Understanding Results
Learn how to interpret your Query Card and use the results in your research.
Query Card Anatomy
Every query generates a Query Card with these components:
1. Natural Language Answer
The top section provides a plain-English interpretation of the findings:
“DDR1 expression is significantly higher in papillary RCC (KIRP) compared to clear cell RCC (KIRC), with a 2.3-fold increase (p < 0.001).”
This summary is designed to be:
- Accessible to non-experts
- Accurate and statistically grounded
- Ready to share with collaborators
2. Interactive Figure
The visualization varies by analysis type:
| Analysis Type | Figure Type |
|---|---|
| Differential Expression | Boxplot with individual points |
| Tumor vs Normal | Grouped boxplot |
| Mutation Frequency | Bar chart |
| Survival Analysis | Kaplan-Meier curve |
Interactivity features:
- Hover: See exact values for data points
- Zoom: Click and drag to zoom into regions
- Pan: Shift+drag to move around
- Reset: Double-click to reset view
3. Statistical Results
Key statistics are displayed prominently:
All p-values are two-sided unless otherwise noted.
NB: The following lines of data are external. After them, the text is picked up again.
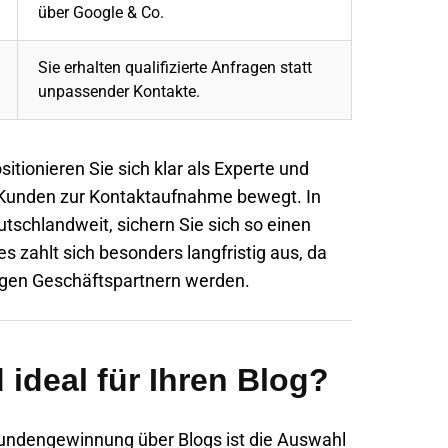
über Google & Co.
Sie erhalten qualifizierte Anfragen statt
unpassender Kontakte.
itionieren Sie sich klar als Experte und
e Kunden zur Kontaktaufnahme bewegt. In
schlandweit, sichern Sie sich so einen
 zahlt sich besonders langfristig aus, da
tigen Geschäftspartnern werden.
ideal für Ihren Blog?
kundengewinnung über Blogs ist die Auswahl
For expression comparisons:
- P-value: Statistical significance (typically Wilcoxon rank-sum test)
- Fold Change: Magnitude of difference between groups
- Sample Sizes: Number of patients in each group
- Effect Size: Cohen’s d or similar measure
For survival analysis:
- Log-rank P-value: Significance of survival difference
- Hazard Ratio: Risk of event in high vs low expression group
- Median Survival: Median time to event for each group
4. Methods Text
A grant-ready paragraph describing the analysis:
“Gene expression data were obtained from The Cancer Genome Atlas (TCGA). DDR1 mRNA expression (log2 TPM+1) was compared between papillary renal cell carcinoma (KIRP, n=290) and clear cell renal cell carcinoma (KIRC, n=533) using a Wilcoxon rank-sum test. All analyses were performed using BioQuery (bioquery.io).”
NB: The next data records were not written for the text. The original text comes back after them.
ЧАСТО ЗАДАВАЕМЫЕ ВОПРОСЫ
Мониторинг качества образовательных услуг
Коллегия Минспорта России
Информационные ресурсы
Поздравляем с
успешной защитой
Click Copy Methods to copy this text for your paper.
5. SQL Query
For transparency and reproducibility, the exact SQL query is available:
SELECT sample_id, cancer_type, gene_expression
FROM tcga.expression
WHERE gene_symbol = 'DDR1'
AND cancer_type IN ('KIRP', 'KIRC')Click View SQL to see the full query.
Interpreting P-values
P-values should be interpreted in context. A small p-value with small effect size may not be biologically meaningful.
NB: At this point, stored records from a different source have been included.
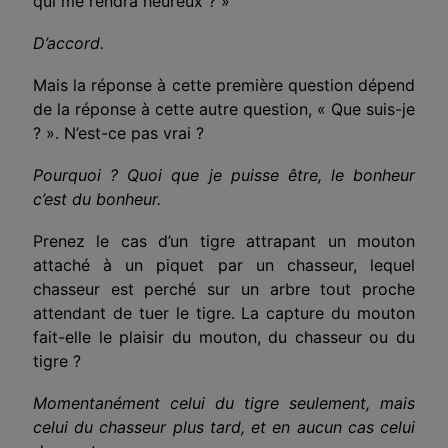
qui me rendra heureux ? »
D’accord.
Mais la réponse à cette première question dépend
de la réponse à cette autre question, « Que suis-je
? ». N’est-ce pas vrai ?
Pourquoi ? Quoi que je puisse être, le bonheur
c’est du bonheur.
Prenez le cas d’un tigre attrapant un mouton
attaché à un piquet par un chasseur, lequel
chasseur est perché sur un arbre tout proche
attendant de tuer le tigre. La capture du mouton
fait-elle le plaisir du mouton, du chasseur ou du
tigre ?
Momentanément celui du tigre seulement, mais
celui du chasseur plus tard, et en aucun cas celui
| P-value | Interpretation |
|---|---|
| p < 0.001 | Strong evidence against null hypothesis |
| p < 0.01 | Moderate evidence |
| p < 0.05 | Weak evidence (traditional threshold) |
| p ≥ 0.05 | Insufficient evidence |
Consider also:
- Sample size (large N can yield small p-values for trivial effects)
- Effect size (is the difference biologically meaningful?)
- Multiple comparisons (if running many queries, adjust significance threshold)
Interpreting Effect Sizes
Fold Change
For expression comparisons, fold change indicates magnitude:
| Fold Change | Interpretation |
|---|---|
| > 4 | Very large difference |
| 2-4 | Large difference |
| 1.5-2 | Moderate difference |
| 1-1.5 | Small difference |
Hazard Ratio
For survival analysis:
| Hazard Ratio | Interpretation |
|---|---|
| HR > 2 | Strong association with worse survival |
| HR 1.5-2 | Moderate association |
| HR 1-1.5 | Weak association |
| HR = 1 | No association |
| HR < 1 | Association with better survival |
Sample Size Considerations
Results with small sample sizes (n < 20 per group) should be interpreted cautiously.
BioQuery displays sample sizes prominently. Consider:
- TCGA data is observational - associations may not be causal
- Some cancer types have limited samples - rare cancers may have n < 50
- Subgroup analyses reduce effective sample size
Reproducibility
Every Query Card includes:
- Timestamp - When the query was run
- Data Version - Which TCGA data release
- SQL Query - Exact database query
- Statistical Methods - Tests and parameters used
This ensures your results can be reproduced and verified.